Exercise instructions |
1. List the questions that Hunter, in the forum thread below about military service and relationships, suggests asking oneself.
2. Decide whether each statement agrees with the forum thread below about military service and relationships, and support each yes or no with a quotation from the thread. (a) bonitabelle's boyfriend first supported her joining because he expected her not to follow through. (b) The post quoted by Brixxie says that returning to the military took three years. (c) Hunter recommends an exit strategy from the military.
3. Proceed with the forum thread below about military service and relationships by writing the post under its final header.

I went through a similar situation....except mine used to see Satan on a regular basis near the end. Needless to say that was the clincher.

She cost me all my friends at one point...and almost my career prior to the end. I got wise and gave her the boot and haven't looked back.

Call it youthful stupidity.     :

I met my wife 2 years later...and I'm having the time of my life right now, even after nearly 12 years of incarceration...er...marrage.

If she can't or won't accept what you want to do...then you're not in a relationship. It's a 50 / 50 thing, give and take on both sides. 

A good relationship is if you win...then she does as well, and visa versa.

Hate to say it but she's controlling you. Dump her right now.....plenty of fish in the sea.

My $0.02 worth.

Regards


----------



## bonitabelle (20 Aug 2006)

I'm a female that had the same sort of problem.  When I joined up, my boyfriend was supportive because he didn't think that I was going to go through with it. When I left for BMQ, he was there for the phone calls and telling me I could do it.  When I didn't have the time or inclination to call him every night, he started resenting the military and told me they were brainwashing me.  He would call me at all hours drunk and everything.  When I broke up with him, it was the best feeling that I could have.  I was doing what I wanted for me and that's all that mattered to me in the end.


----------



## Brixxie (20 Aug 2006)

JSR OP said:
			
		

> I left the military for a woman once...   I'll never do that again!  It was probably one of the worst career mistakes I have ever made!  Three years later I started to try to get back in, and it took another two years to get back in! (But that's another story)



Yep that happened to my husband...his ex wife couldnt handle it, he quite.  and when the peices fell apart I had to help him through those two years to get back in...left a good paying Infantry job to attempt the civy world, he was a broken man . but he did it and now he has his career behind him again 6 years later. I suggest choose a lady who "LOVES" the uniform .


----------



## Hunter (20 Aug 2006)

As an SME on unsuccessful relationships, my suggestion would be to start planning you exit strategy - not from the military, but from the relationship.  I think most people on this board would agree that being in the military is a big part of who they are, and not just something they do.  And in a good relationship each partner brings out the best in the other, not scoop out big chunks of each other's soul and chuck it down the crapper.

Some questions to ask yourself...

Would you REALLY quit the military for this girl?  
What if you decided to go to university out-of-province - Would she have a problem with that too?  
What if you marry this girl and suddenly she's resenting the time you take away from her for your regular Thursday night hockey game or your annual cottage weekend with the lads, would you stop that too?

(Most) chicks dig the uniform, so why waste energy on one that resents it?

Finally, I would like to quote a John Cougar song: "Oh yeah, life goes on, long after the thrill of living is gone"  - The point is, you're too young to be closing such doors for the sake of a girlfriend.  

I don't have the answers, but as you can see the advice on this board, from both sexes, is pretty consistent.  Good luck Irish.

a_real_phil

- edited for poor grammar/spelling and rambling


----------



## therev (20 Aug 2006)

Data for analysis |

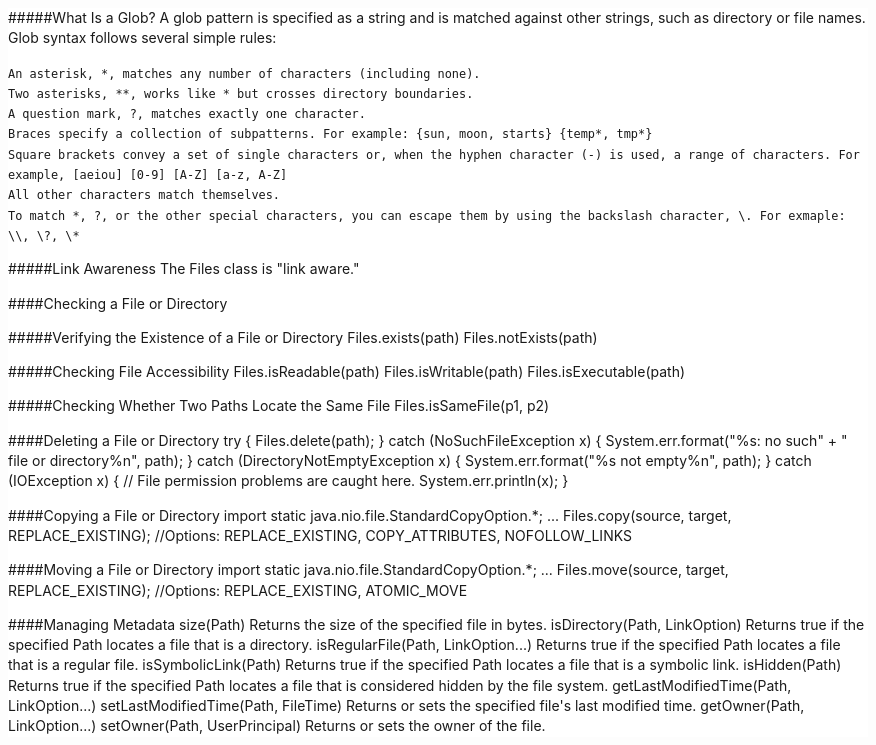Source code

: #####What Is a Glob?
A glob pattern is specified as a string and is matched against other strings, such as directory or file names. Glob syntax follows several simple rules:

    An asterisk, *, matches any number of characters (including none).
    Two asterisks, **, works like * but crosses directory boundaries.
    A question mark, ?, matches exactly one character.
    Braces specify a collection of subpatterns. For example: {sun, moon, starts} {temp*, tmp*}
    Square brackets convey a set of single characters or, when the hyphen character (-) is used, a range of characters. For example, [aeiou] [0-9] [A-Z] [a-z, A-Z]
    All other characters match themselves.
    To match *, ?, or the other special characters, you can escape them by using the backslash character, \. For exmaple: \\, \?, \*

#####Link Awareness
The Files class is "link aware."

####Checking a File or Directory

#####Verifying the Existence of a File or Directory
    Files.exists(path)
    Files.notExists(path)

#####Checking File Accessibility
    Files.isReadable(path)
    Files.isWritable(path)
    Files.isExecutable(path)

#####Checking Whether Two Paths Locate the Same File
    Files.isSameFile(p1, p2)

####Deleting a File or Directory
    try {
        Files.delete(path);
    } catch (NoSuchFileException x) {
        System.err.format("%s: no such" + " file or directory%n", path);
    } catch (DirectoryNotEmptyException x) {
        System.err.format("%s not empty%n", path);
    } catch (IOException x) {
        // File permission problems are caught here.
        System.err.println(x);
    }

####Copying a File or Directory
    import static java.nio.file.StandardCopyOption.*;
    ...
    Files.copy(source, target, REPLACE_EXISTING);
    //Options: REPLACE_EXISTING, COPY_ATTRIBUTES, NOFOLLOW_LINKS

####Moving a File or Directory
    import static java.nio.file.StandardCopyOption.*;
    ...
    Files.move(source, target, REPLACE_EXISTING);
    //Options: REPLACE_EXISTING, ATOMIC_MOVE

####Managing Metadata
    size(Path) 	Returns the size of the specified file in bytes.
    isDirectory(Path, LinkOption) 	Returns true if the specified Path locates a file that is a directory.
    isRegularFile(Path, LinkOption...) 	Returns true if the specified Path locates a file that is a regular file.
    isSymbolicLink(Path) 	Returns true if the specified Path locates a file that is a symbolic link.
    isHidden(Path) 	Returns true if the specified Path locates a file that is considered hidden by the file system.
    getLastModifiedTime(Path, LinkOption...)
    setLastModifiedTime(Path, FileTime) 	Returns or sets the specified file's last modified time.
    getOwner(Path, LinkOption...)
    setOwner(Path, UserPrincipal) 	Returns or sets the owner of the file.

Response list |
1.
- Would you REALLY quit the military for this girl?
- What if you decided to go to university out-of-province - Would she have a problem with that too?
- What if you marry this girl and suddenly she's resenting the time you take away from her for your regular Thursday night hockey game or your annual cottage weekend with the lads, would you stop that too?

2.
(a) Yes: "my boyfriend was supportive because he didn't think that I was going to go through with it."
(b) No: "Three years later I started to try to get back in, and it took another two years to get back in!"
(c) No: "start planning you exit strategy - not from the military, but from the relationship."

3.
Hunter said:
			
		

> As an SME on unsuccessful relationships, my suggestion would be to start planning you exit strategy - not from the military, but from the relationship.  I think most people on this board would agree that being in the military is a big part of who they are, and not just something they do.  *And in a good relationship each partner brings out the best in the other, not scoop out big chunks of each other's soul and chuck it down the crapper.*



Well said and very true. Takes a long time to get that soul pieced back together.  As one who has been engaged twice, and does marriage counselling almost daily - you want someone who brings out the best in you and shows you depths of yourself you never knew you had.  And those who mentioned the control issues, pay attention to them.  There is a lot of growing up to do between the age of 17 & 25.  Have fun, date many people ( no don't be a man whore) but get a broad (pun) perspective of the different women that you are compatible with and could possibly build a life with. 

L


----------



## GAP (20 Aug 2006)

> don't be a man whore



Well why not!! It's that wild seed thingy!!  ;D


----------



## aluc (20 Aug 2006)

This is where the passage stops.